Hawke's Bay Hospital ED Consultant Dr Andrew Germann.

Hawke's Bay Hospital ED Consultant Dr Andrew Germann. Photo: RNZ / Anusha Bradley

The number of people turning up to the emergency department has fallen dramatically, worrying doctors that people aren't getting the help they need because they fear they might catch the virus.

Alarmingly, that included two patients who turned up three days after having heart attacks, Emergency Department consultant Dr Andrew Germann said.

"It is definitely a worry and I would not have seen this before Covid-19. It does highlight that people are staying home with emergencies are not presenting."

*See all RNZ coverage of Covid-19

Presentations to the emergency department halved during the first week of lockdown and while number had increased to around three-quarters of typical volumes Dr Germann hoped the new layout would reassure the public the hospital was a safe place to seek medical help.

"We need to make sure people aren't putting off coming because they don't feel safe. This building should add another layer to keep patients and staff safe and making people feel safe."

A complete reconfiguration of the hospital had taken place over the last three weeks to create separate areas to treat suspected Covid-19 patients.

  • If you have symptoms of the coronavirus, call the NZ Covid-19 Healthline on 0800 358 5453 (+64 9 358 5453 for international SIMs) or call your GP - don't show up at a medical centre

This included the rapid construction of a new facility to triage suspected Covid-19 patients who turned up to emergency, which would mean they were completely isolated from other patients.

"Patients will arrive at the entrance and they'll be screened by a nurse asking for any respiratory illness or contacts. If they have any symptoms they'll be given a mask and placed in this facility," Dr Germann said.

The new triage unit would be up and running on Tuesday 28 April.

As well as creating a separate area inside the emergency department for suspected Covid-19 patients, new areas had also been set up it treat them if they were admitted, including doubling the number of intensive care beds.

Megan Knowles, Capital Projects Manager at Hawke's Bay District Health Board.

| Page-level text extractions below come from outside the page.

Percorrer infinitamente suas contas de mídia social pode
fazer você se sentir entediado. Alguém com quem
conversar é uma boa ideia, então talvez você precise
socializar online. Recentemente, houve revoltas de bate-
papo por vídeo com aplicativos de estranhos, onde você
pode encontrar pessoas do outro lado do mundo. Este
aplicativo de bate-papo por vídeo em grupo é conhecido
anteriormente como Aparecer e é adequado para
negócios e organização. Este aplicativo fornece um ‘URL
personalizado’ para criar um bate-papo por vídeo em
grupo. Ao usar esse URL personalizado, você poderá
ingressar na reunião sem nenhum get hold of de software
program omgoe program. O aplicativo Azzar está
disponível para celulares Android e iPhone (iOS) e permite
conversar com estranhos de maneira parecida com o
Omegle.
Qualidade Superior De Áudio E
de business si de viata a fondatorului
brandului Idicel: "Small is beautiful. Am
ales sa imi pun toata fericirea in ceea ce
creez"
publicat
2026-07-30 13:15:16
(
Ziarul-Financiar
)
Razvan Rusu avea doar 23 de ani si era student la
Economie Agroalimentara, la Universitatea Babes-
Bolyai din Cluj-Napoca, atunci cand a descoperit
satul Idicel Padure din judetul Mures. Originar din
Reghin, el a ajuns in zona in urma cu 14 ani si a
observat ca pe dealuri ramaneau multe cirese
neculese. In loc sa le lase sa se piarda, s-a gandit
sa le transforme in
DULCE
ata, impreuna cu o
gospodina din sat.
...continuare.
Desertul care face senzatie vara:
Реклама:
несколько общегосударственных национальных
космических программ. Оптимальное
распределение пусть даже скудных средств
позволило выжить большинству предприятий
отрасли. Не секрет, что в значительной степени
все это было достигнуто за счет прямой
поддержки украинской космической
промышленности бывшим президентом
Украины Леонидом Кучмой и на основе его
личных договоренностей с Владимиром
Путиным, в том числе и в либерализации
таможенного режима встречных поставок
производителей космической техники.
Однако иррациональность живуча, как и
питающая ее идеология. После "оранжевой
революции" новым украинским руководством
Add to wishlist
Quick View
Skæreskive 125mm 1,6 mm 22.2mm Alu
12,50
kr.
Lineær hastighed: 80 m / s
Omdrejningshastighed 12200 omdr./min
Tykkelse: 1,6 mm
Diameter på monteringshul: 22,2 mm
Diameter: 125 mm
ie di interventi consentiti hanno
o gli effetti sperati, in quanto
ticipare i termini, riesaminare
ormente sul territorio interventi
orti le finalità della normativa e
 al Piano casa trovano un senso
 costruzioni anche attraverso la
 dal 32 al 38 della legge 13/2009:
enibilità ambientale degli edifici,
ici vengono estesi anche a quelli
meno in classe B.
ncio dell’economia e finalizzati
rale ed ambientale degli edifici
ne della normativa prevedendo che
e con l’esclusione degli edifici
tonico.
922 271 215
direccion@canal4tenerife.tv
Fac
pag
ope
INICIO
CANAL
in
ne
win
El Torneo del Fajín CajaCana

Megan Knowles, Capital Projects Manager at Hawke's Bay District Health Board. Photo: RNZ / Anusha Bradley

The district health board's capital projects manager, Megan Knowles, said the new triage centre was hastily constructed in just two weeks after realising a new way was needed to manage suspected Covid patients.

The cost of the new unit and the reconfiguration of the hospital was yet to be determined, she said.

Only four patients with Covid-19 were hospitalised in Hawke's Bay, and half of the 41 positive cases in the region were now recovered, but Dr Germann said this new way of working would remain in place until the virus was eradicated or a vaccine was found.